Cette odeur âcre et pénétrante qu'exhalaient les tiges brisées, c'était la senteur fécondante, le suc puissant de la vie, qu'élaborent lentement les cercueils et qui grisent de désirs les amants égarés dans la solitude des sentiers.397

Les parfums, qui poussent à l'amour et à la jouissance, prouvent la victoire de la vie sur la mort, celle des fleurs, des plantes, sur les cadavres. Dans La Faute de l’Abbé Mouret, c'est la religion qui s'oppose à cette victoire, à l’appel de la végétation398. Dans La Fortune des Rougon, c'est la violence humaine, puisque Silvère se fait tuer au cours du soulèvement de 1852 contre le coup d’Etat399. Excréments et pourriture sont recyclés, réintégrés dans une vision globale de la Nature, entendue comme puissance créatrice infinie. De même que le fumier était converti en vie végétale, de même la pourriture issue de la mort nourrit la vie.
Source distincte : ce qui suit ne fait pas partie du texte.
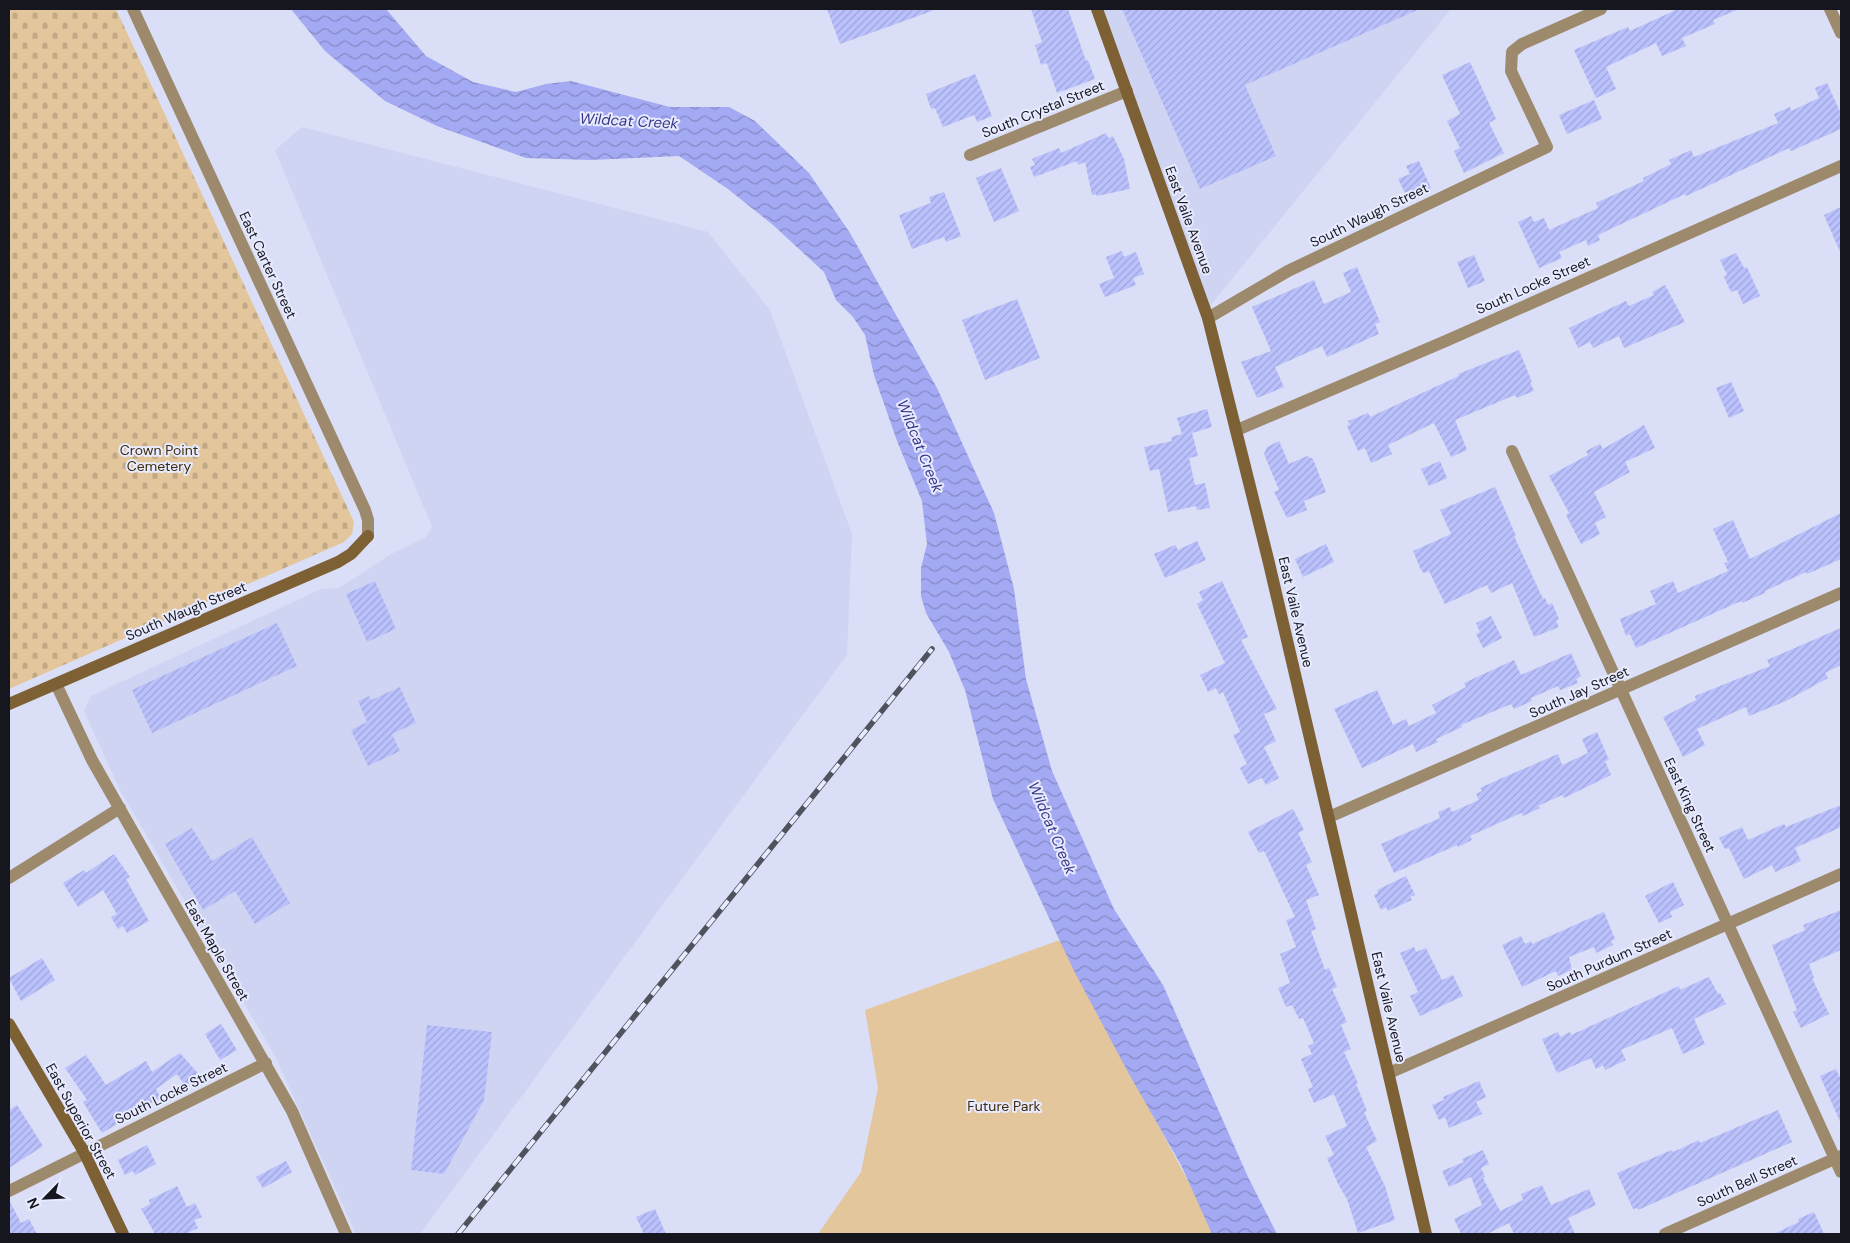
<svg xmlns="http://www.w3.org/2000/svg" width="1850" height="1243" viewBox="0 0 1850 1243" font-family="'DM Sans',sans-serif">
<defs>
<pattern id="cemetery-stones" width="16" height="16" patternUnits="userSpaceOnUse" patternTransform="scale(1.25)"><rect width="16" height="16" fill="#e3c69c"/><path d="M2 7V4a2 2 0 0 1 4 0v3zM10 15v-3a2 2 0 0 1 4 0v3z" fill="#c2a986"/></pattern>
<pattern id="water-waves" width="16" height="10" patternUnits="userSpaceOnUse" patternTransform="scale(1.25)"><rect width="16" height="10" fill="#a3aaf3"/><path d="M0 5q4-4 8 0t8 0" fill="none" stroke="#8489c4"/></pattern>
<pattern id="building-hatch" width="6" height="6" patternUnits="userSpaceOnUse" patternTransform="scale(1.25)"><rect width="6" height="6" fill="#bac1fc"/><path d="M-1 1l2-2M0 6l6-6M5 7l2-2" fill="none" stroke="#9fa5d8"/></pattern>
</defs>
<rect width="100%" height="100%" fill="#dadef6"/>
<path fill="#cfd4f3" d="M1097,9h354l-245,302z
M302,127l406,105 62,78 82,224 -5,121 -427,579h-64l-81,-178 -155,-266 -36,-79 7,-15 230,-107 18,-1 54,-35 32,-15 7,-11 -157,-377z"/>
<path fill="#e3c69c" d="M1060,940l156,294h-398l43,-62 17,-84 -13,-78z"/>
<path fill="url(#cemetery-stones)" d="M9,9h107l238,513 -2,12 -8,8 -335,147z"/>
<path fill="url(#water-waves)" d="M291,9h95l40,47 47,26 43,10 30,-8 25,-3 99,26h59l26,14 54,52 41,60 87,155 57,125 20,76 12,90 26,92 62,138 49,76 85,192 29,57h-65l-31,-69 -52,-91 -55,-103 -81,-172 -28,-109 -16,-38 -23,-39 -5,-17v-28l6,-24 -5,-43 -25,-60 -23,-66 -9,-40 -12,-18 -17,-17 -12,-28 -51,-47 -45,-36 -49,-33 -89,4 -64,-2 -89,-32 -52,-25 -60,-50z"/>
<path fill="url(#building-hatch)" d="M827,9h105v2l-92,33z
M1031,9h37l18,52 2,-1 7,19 -38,14 -10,-30 -6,2 -6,-20 7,-3z
M1122,9h298l-175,76 31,71 -76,33z
M1678,9h61l-26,11 2,4 -33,14 4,8 -24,10 -6,-13 -50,24 10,22 -20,9 -22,-48 54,-23 2,4z
M1470,62l26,57 -7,4 15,30 -40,20 -10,-22 6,-3 -13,-27 13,-7 -18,-39z
M975,74l17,42 -15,6 -3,-7 -31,12 -8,-19 -4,1 -5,-15z
M1827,83l14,31v15l-50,22 -2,-3 -103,48 -1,-2 -87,41 2,5 -12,6 -2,-6 -27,12 3,6 -23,10 -21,-46 13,-6 3,6 10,-4 5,12 49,-22 -2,-5 48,-22 -1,-3 28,-14 -2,-4 22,-10 3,7 84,-34 -4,-9 16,-7 1,4 28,-13 -4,-10z
M1594,100l8,19 -35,15 -8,-19z
M1106,133l2,5 5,-2 11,23 6,30 -33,7 -1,-2 -4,1 -7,-33 -7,3 -1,-4 -43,16 -4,-10 5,-2 -3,-6 27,-11 2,5z
M1419,161l12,27 -23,11 -10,-20 12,-5 -4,-8z
M1001,168l18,43 -25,11 -18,-44z
M944,192l17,44 -15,6 -2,-5 -32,12 -13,-34 32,-12 -2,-6z
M1841,207v47l-17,-39z
M1122,251l2,6 12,-5 8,22 -11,4 3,7 -31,12 -6,-13 15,-6 -8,-21z
M1736,253l8,15 3,-1 13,29 -17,8 -6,-14 -6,2 -7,-15 3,-2 -7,-15z
M1474,255l11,26 -17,7 -11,-26z
M1357,267l23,55 -5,2 4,10 -52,23 -5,-11 -47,21 9,20 -27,11 -16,-36 30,-11 -19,-44 62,-27 10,24 27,-12 -8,-19z
M1665,285l20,37 -61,26 -5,-12 -26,12 -3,-6 -12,6 -9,-20 57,-27 3,5 25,-11 -2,-3z
M1017,299l23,59 -55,22 -23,-60z
M1519,350l13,32h-2l4,9 -17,7 -2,-3 -60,25 12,30 -16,7 -17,-34 -46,22 4,9 -21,9 -6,-15 -7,3 -11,-25 3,-1 -2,-4 20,-8 2,4 89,-41 -1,-2z
M1731,382l13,29 -15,7 -13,-30z
M1207,409l5,18 -20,6 6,23 -9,2 6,27 10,-2 5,25 -13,2 -1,-4 -28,6 -9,-43 -9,2 -6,-24 28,-6 -1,-4 11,-3 -5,-16z
M1644,425l11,23 -30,14 5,10 -36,20 12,25 -11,6 5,11 -19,10 -15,-29 3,-2 -20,-37 39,-21 -2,-4 14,-7 3,5z
M1279,441l10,23 18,-8 6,3 13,33 -22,9 3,9 -20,8 -13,-26 5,-2 -15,-36 3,-7z
M1440,461l7,17 -18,8 -8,-17z
M1495,487l21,49h-2l29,63 2,-1 3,7 4,-2 7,16 -3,2 3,6 -25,10 -22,-54 -21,10 -4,-8 -42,19 -16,-33 -5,2 -3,-3 -8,-19 38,-17 -11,-24z
M1841,513v46l-34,15 -1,-2 -41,19v2l-23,10 -1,-2 -105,47 -6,-14 -4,2 -6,-17 36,-15 -6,-13 23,-10 5,12 50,-22 -4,-8 4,-1 -15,-33 20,-9 17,39z
M1197,541l9,19 -41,18 -11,-24 21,-9 3,5z
M1326,544l8,18 -31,15 -8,-18z
M375,581l21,48 -29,13 -21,-48z
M1222,581l26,56 -7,3 36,69 -13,5 12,27 -12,6 15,31 -13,7 -4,-7 -14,6 -8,-16 7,-4 -14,-29 7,-3 -17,-40 -4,2 -3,-6 -8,4 -8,-17 25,-12 -28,-59 6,-4 -4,-8z
M1491,616l11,22 -19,10 -7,-14 4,-2 -4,-9z
M277,623l20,43 -145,67 -20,-43z
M1841,628v37l-16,8 3,5 -42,23 -37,15 -3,-9 -49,22 8,16 -22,12 -20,-40 33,-17 -1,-4 75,-30 -3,-6z
M1571,653l10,23 -5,3 2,4 -18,7 -2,-4 -27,12 1,3 -18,8 -3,-5 -50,21 1,2 -26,12 2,3 -22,10 -3,-8 -51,24 -28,-59 43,-19 16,35 13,-6 3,7 27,-13 -4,-8 34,-18 -2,-4 50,-23 7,15z
M400,687l16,36 -24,11 8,17 -32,15 -17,-36 16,-8 -9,-21 11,-5 2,4z
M1597,732l12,28 -4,1 6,14 -47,23 -2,-3 -24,11 2,2 -17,8 -2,-3 -51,23 2,4 -14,7 -1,-2 -63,28 -13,-29 59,-26 -2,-6 12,-5 2,5 27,-12 -3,-6 6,-3 -2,-3 20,-9 58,-25 4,11 26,-12 -6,-14z
M1841,805v22l-46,21 6,13 -26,11 -3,-7 -28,14 -15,-31 -4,1 -6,-11 23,-11 6,13 36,-16 2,3z
M1293,809l11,21 -6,3 14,29 -6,3 13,30 -13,5 10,29 -5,2 14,39 4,-2 8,19 -5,2 15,33 -6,3 10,24 -7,3 14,31 -2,1 11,27 -3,1 13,29 -11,6 19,39 10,34 -37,13 -11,-34 -9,-15 -11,-26 7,-3 -9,-19 22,-10 -13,-32 -20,9 -6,-14 5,-2 -12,-28 11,-5 -4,-8 6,-3 -11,-25 -4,1 -7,-14 -6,2 -8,-19 12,-5 -10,-29 16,-7 -10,-27 9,-3 -31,-66 -5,2 -11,-21z
M192,828l20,33 40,-24 38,66 -35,21 -20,-33 -32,19 -38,-66z
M114,854l16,23 -4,2 23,42 -22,12 -4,-7 -5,3 -7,-12 6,-3 -14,-24 -25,17 -15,-24 21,-13 2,3z
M1406,876l9,19 -5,2 2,3 -24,11 -2,-4 -5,3 -7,-15 4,-2 -1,-3z
M1673,882l11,23 -14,7 2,5 -13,6 -14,-27z
M1841,910v40l-32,14 5,14h-2l17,36 -28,14 -8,-16 4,-2 -25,-65 31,-14 2,-1 -2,-5z
M1604,912l11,27 -4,2 2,4 -17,8 -2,-6 -25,10 3,13 -14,6 -2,-5 -34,16 -20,-42 19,-9 4,8 6,-3 1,3z
M1414,947l2,5 10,-4 16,32 11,-5 10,21 -43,20 -10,-20 8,-4 -18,-39z
M42,958l13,22 -34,21 -12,-23z
M1709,977l9,17 2,-1 6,11 -32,15 11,25 -22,10 -11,-26 -51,22 5,10 -21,10 -2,-5 -7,4 -5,-11 -34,15 -15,-34 16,-7 2,5 10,-5 1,3 108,-49 1,4z
M221,1024l16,26 -17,10 -15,-26z
M427,1025l65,7 -8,68 -40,74 -33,-4z
M180,1053l21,24 -16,9 -8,-12 -21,15 5,9 -59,35 -19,-31 4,-2 -22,-32 21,-13 20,30 40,-24 6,11z
M1836,1069l5,11v44l-21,-48z
M1479,1081l7,16 -10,5 6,12 -33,14 -4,-11 -6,3 -7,-15 12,-5 -1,-3z
M17,1105l26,41 -34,22v-58z
M1778,1110l14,32 -154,68 -1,-2 -4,1 -16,-36 55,-23 1,2 26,-12 1,3z
M147,1145l9,19 -21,11 -2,-4 -8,4 -7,-15z
M1483,1150l6,14 -8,4 4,9 -2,1 17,33 23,-11 -2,-6 21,-9 9,20 38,-16 7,16 -28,13 7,16h-61l-5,-11 -22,11h-26l-7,-15 28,-14 -11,-28 -22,10 -7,-16 22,-9 -2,-3z
M286,1161l6,11 -29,16 -7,-11z
M177,1186l10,21 8,-4 7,14 -8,3 4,8 -13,6h-30l-14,-25 9,-5 -1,-4z
M9,1200l12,23 8,-4 8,15h-28z
M655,1209l11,25h-22l-8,-17z
M1814,1212l10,22h-50l25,-12 -1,-3z"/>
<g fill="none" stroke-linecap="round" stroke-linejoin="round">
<path stroke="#9d8a6d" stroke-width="12" d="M133,9l232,501 3,10v16
M1830,9l11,24
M970,155l157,-64
M1208,318l80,-47 259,-124 -36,-76 1,-19 10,-8 79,-35
M1237,430l211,-90 393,-174
M1512,451l329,721
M56,684l36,76 200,351 54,123
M1329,817l512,-224
M9,878l111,-70
M1389,1073l452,-199
M9,1191l257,-128
M1665,1234l176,-78"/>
<path stroke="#7d6135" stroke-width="12" d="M1097,9l111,309 60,241 158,675
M9,704l329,-142 13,-8 17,-18
M9,1024l75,128 39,82"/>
<defs>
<path id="rail" d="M458,1234l474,-585"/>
</defs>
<use href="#rail" stroke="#50525e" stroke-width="5.5"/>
<use href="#rail" stroke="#e8ebff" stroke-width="4" stroke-dasharray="11" stroke-linecap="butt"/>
</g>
<g text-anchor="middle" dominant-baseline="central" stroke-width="4" stroke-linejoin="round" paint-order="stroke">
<g font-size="14" fill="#15161e" stroke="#e8ebff">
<text transform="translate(1043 109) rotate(-22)">South Crystal Street</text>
<text transform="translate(1369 215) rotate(-26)">South Waugh Street</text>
<text transform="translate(1189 220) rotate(70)">East Vaile Avenue</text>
<text transform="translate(268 265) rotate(65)">East Carter Street</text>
<text transform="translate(1533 285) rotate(-24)">South Locke Street</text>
<text transform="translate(186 611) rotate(-23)">South Waugh Street</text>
<text transform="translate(1296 612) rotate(77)">East Vaile Avenue</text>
<text transform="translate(1579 692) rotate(-24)">South Jay Street</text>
<text transform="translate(1690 805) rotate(65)">East King Street</text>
<text transform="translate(217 950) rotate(60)">East Maple Street</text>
<text transform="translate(1609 960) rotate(-24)">South Purdum Street</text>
<text transform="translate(1389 1007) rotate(77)">East Vaile Avenue</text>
<text transform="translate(171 1093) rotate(-26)">South Locke Street</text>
<text transform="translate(81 1121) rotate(61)">East Superior Street</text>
<text transform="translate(1747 1181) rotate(-24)">South Bell Street</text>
</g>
<g font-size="14" fill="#3d2a0a" stroke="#e8ebff">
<text x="159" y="450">Crown Point<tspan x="159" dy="16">Cemetery</tspan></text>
<text x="1004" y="1106">Future Park</text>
</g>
<g font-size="15" font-style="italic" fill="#393689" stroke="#e8ebff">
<text transform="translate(629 121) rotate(3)">Wildcat Creek</text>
<text transform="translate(920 446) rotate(68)">Wildcat Creek</text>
<text transform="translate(1052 828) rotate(67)">Wildcat Creek</text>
</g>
</g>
<rect width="1850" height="1243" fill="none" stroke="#15161e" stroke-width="20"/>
<g transform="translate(45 1198) rotate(246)" stroke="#e8ebff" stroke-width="4" paint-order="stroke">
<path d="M0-4L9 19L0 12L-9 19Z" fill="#15161e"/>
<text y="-8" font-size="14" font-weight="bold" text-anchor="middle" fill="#15161e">N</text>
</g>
</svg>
Comme chez les Goncourt, vie et mort sont au travail au sein de la nature. Mais le point de vue sur ce travail diffère : pour les uns, la nature utilise la vie pour l’intégrer dans un processus de mort, pour l’autre, la nature crée, grâce à la mort, de la vie.

396 Zola La Fortune des Rougon (Paris, Lacroix, 1871) GF, 1969, p.38.

397 Ibid, p.258.

398 Voir l’analyse de La Faute de l’Abbé Mouret dans la première partie.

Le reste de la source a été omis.